ARP stands for Address Resolution Protocol. It is defined in RFC 826 (1982) and operates at the boundary between the internet layer (Layer 3) and the link layer (Layer 2). Its purpose is to resolve an IPv4 address into the MAC address of the device that holds that IP on the local network segment.

What is a MAC address?

A MAC (Media Access Control) address is a 48-bit hardware identifier assigned to a network interface at manufacture, written as six pairs of hexadecimal digits like 00:1A:2B:3C:4D:5E. The first three bytes identify the manufacturer; the last three are unique to the device. MAC addresses are used for communication within a local network segment and are not routable across the internet.

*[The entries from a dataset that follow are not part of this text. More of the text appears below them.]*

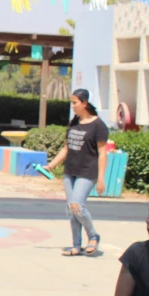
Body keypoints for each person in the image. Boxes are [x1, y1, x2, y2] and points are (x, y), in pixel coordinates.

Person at [44, 89, 108, 256]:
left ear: (84, 104)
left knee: (76, 205)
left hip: (88, 172)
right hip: (70, 171)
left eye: (74, 103)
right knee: (71, 209)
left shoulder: (99, 126)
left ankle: (93, 235)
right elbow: (67, 148)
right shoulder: (74, 122)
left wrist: (101, 178)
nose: (72, 106)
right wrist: (50, 166)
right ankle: (76, 245)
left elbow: (102, 153)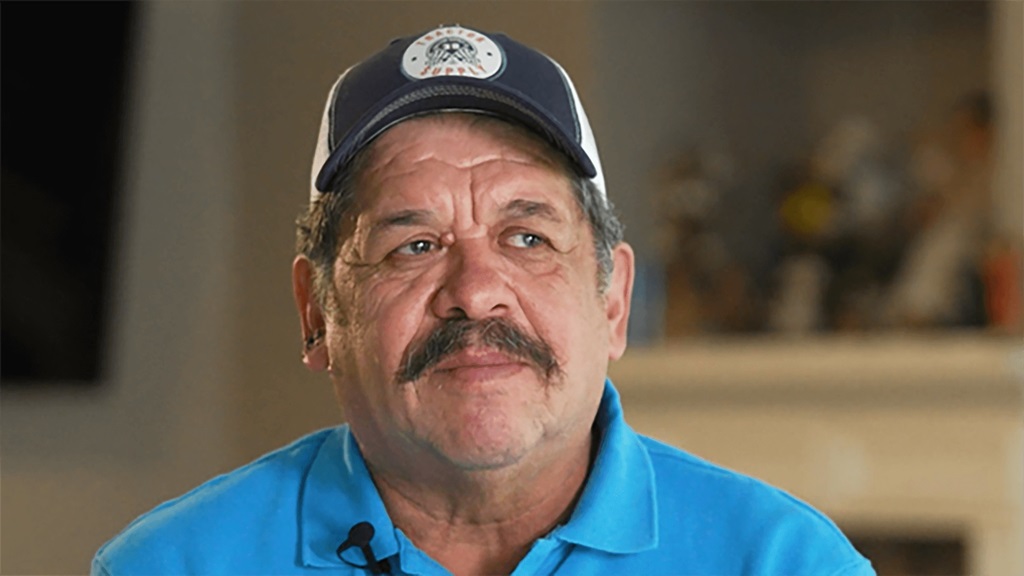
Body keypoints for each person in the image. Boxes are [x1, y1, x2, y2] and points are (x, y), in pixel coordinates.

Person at [93, 25, 874, 576]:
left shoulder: (783, 563)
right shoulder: (171, 566)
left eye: (528, 238)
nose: (475, 293)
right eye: (414, 245)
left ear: (614, 300)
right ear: (316, 311)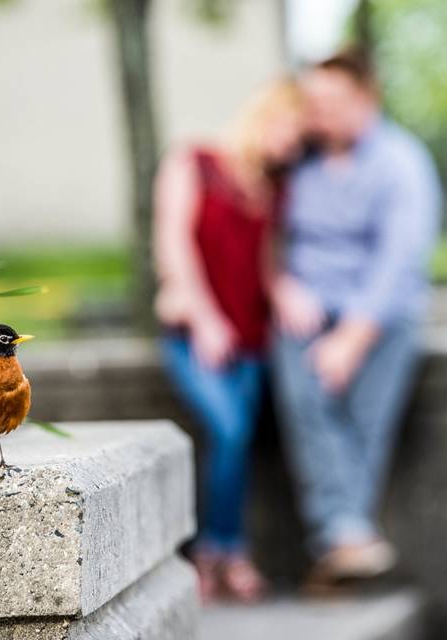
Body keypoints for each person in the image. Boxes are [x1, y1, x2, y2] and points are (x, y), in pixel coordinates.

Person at [270, 49, 440, 589]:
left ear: (366, 98)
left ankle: (340, 540)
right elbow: (265, 235)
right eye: (310, 101)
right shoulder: (295, 161)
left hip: (383, 312)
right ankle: (348, 537)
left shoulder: (401, 161)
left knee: (367, 420)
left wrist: (352, 339)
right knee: (306, 400)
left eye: (331, 101)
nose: (317, 112)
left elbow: (400, 260)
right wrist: (282, 285)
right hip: (305, 307)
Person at [153, 79, 305, 603]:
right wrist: (204, 318)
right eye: (289, 131)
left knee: (233, 443)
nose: (293, 146)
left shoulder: (273, 188)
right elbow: (173, 242)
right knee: (231, 429)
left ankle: (226, 553)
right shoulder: (193, 161)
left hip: (253, 340)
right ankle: (214, 551)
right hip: (195, 333)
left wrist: (285, 294)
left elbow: (267, 262)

How do I view my ARP cache?

On Windows, run arp -a in Command Prompt. On Mac or Linux, run arp -n in Terminal. The output lists IP addresses alongside their resolved MAC addresses and the network interface. Entries marked "dynamic" were learned through ARP; entries marked "static" were manually configured and do not expire.

What is ARP poisoning?

ARP poisoning (ARP spoofing) is an attack in which a malicious device sends unsolicited ARP Reply messages associating its own MAC address with another device's IP address — typically the default gateway. Devices that accept this update send traffic intended for the gateway to the attacker instead, enabling man-in-the-middle interception. Because ARP has no authentication, any device on the local network can send these spoofed replies.

Does IPv6 use ARP?

No. IPv6 replaces ARP with Neighbor Discovery Protocol (NDP), defined in RFC 4861. NDP uses ICMPv6 Neighbor Solicitation (Type 135) and Neighbor Advertisement (Type 136) messages to perform address resolution, using multicast rather than broadcast. NDP also handles router discovery and stateless address autoconfiguration.

What is a gratuitous ARP?

A gratuitous ARP is an ARP Reply sent by a device without having received an ARP Request — it announces its IP-to-MAC mapping unprompted. Devices send gratuitous ARPs when they come online or when their IP or MAC changes, so other devices update their caches immediately. This legitimate mechanism is also what ARP spoofing exploits, since ARP cannot distinguish a genuine gratuitous ARP from a malicious one.